1911 Encyclopædia Britannica/Mitford, Mary Russell

18338971911 Encyclopædia Britannica, Volume 18 — Mitford, Mary Russell

MITFORD, MARY RUSSELL (1787–1855), English novelist and dramatist, only daughter of Dr George Mitford, or Midford, was born at Alresford, Hampshire, on the 16th of December 1787. She retains an honourable place in English literature as the authoress of Our Village, a series of sketches of village scenes and characters unsurpassed in their kind, and as fresh as if they had been written yesterday. Her father was a curious character. He first spent his wife’s fortune in a few years; then he spent the greater part of £20,000, which in 1797 his daughter, then at the age of ten, drew as a prize in a lottery; then he lived on a small remnant of his fortune and the proceeds of his daughter’s literary industry.

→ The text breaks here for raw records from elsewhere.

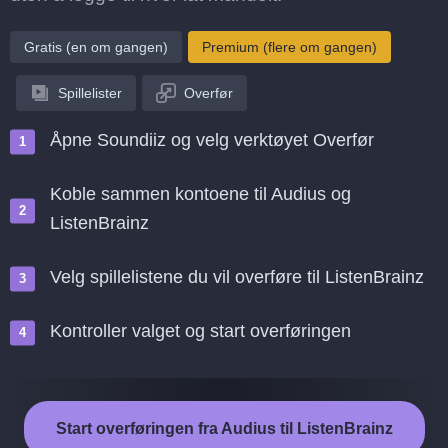
Gratis (en om gangen)
Premium (flere om gangen)
Spillelister
Overfør
Åpne Soundiiz og velg verktøyet Overfør
Koble sammen kontoene til Audius og
ListenBrainz
Velg spillelistene du vil overføre til ListenBrainz
Kontroller valget og start overføringen
Start overføringen fra Audius til ListenBrainz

The father kept fresh in his daughter the keen delight in incongruities, the lively sympathy with self-willed vigorous individuality, and the womanly tolerance of its excess, which inspire so many of her sketches of character. Miss Mitford lived in close attendance on him, refused all holiday invitations because he could not live without her, and worked incessantly for him except when she broke off her work to read him the sporting newspapers. Her writing has all the charm of perfectly unaffected spontaneous humour, combined with quick wit and exquisite literary skill. Miss Mitford met Elizabeth Barrett (Mrs Browning) in 1836, and the acquaintance ripened into a warm friendship. The strain of poverty began to tell on her work, for although her books sold at high prices, her income did not keep pace with her father’s extravagances. In 1837, however, she received a civil list pension, and five years later her father died. A subscription was raised to pay his debts, and the surplus increased the daughter’s income. Miss Mitford eventually removed to a cottage at Swallowfield, near Reading, where she died on the 10th of January 1855.

Miss Mitford’s youthful ambition had been to be “the greatest English poetess,” and her first publications were poems in the manner of Coleridge and Scott (Miscellaneous Verses, 1810, reviewed by Scott in the Quarterly; Christine, a metrical tale, 1811; Blanche, 1813). Her play Julian was produced at Covent Garden, with Macready in the title-rôle, in 1823; The Foscari was performed at Covent Garden, with Charles Kemble as the hero, in 1826; Rienzi, 1828, the best of her plays, had a run of thirty-four nights, and Miss Mitford’s friend, Talfourd, imagined that its vogue militated against the success of his own play Ion. Charles the First was refused a licence by the Lord Chamberlain, but was played at the Surrey Theatre in 1834. But the prose, to which she was driven by domestic necessities, has rarer qualities than her verse. The first series of Our Village sketches appeared in 1824, a second in 1826, a third in 1828, a fourth in 1830, a fifth in 1832. Our Village was several times reprinted; Belford Regis, a novel in which the neighbourhood and society of Reading were idealized, was published in 1835.

Her Recollections of a Literary Life (1852) is a series of causeries about her favourite books. Her talk was said by her friends, Mrs Browning and Hengist Horne, to have been even more amusing than her books, and five volumes of her Life and Letters, published in 1870 and 1872, show her to have been a delightful letter-writer.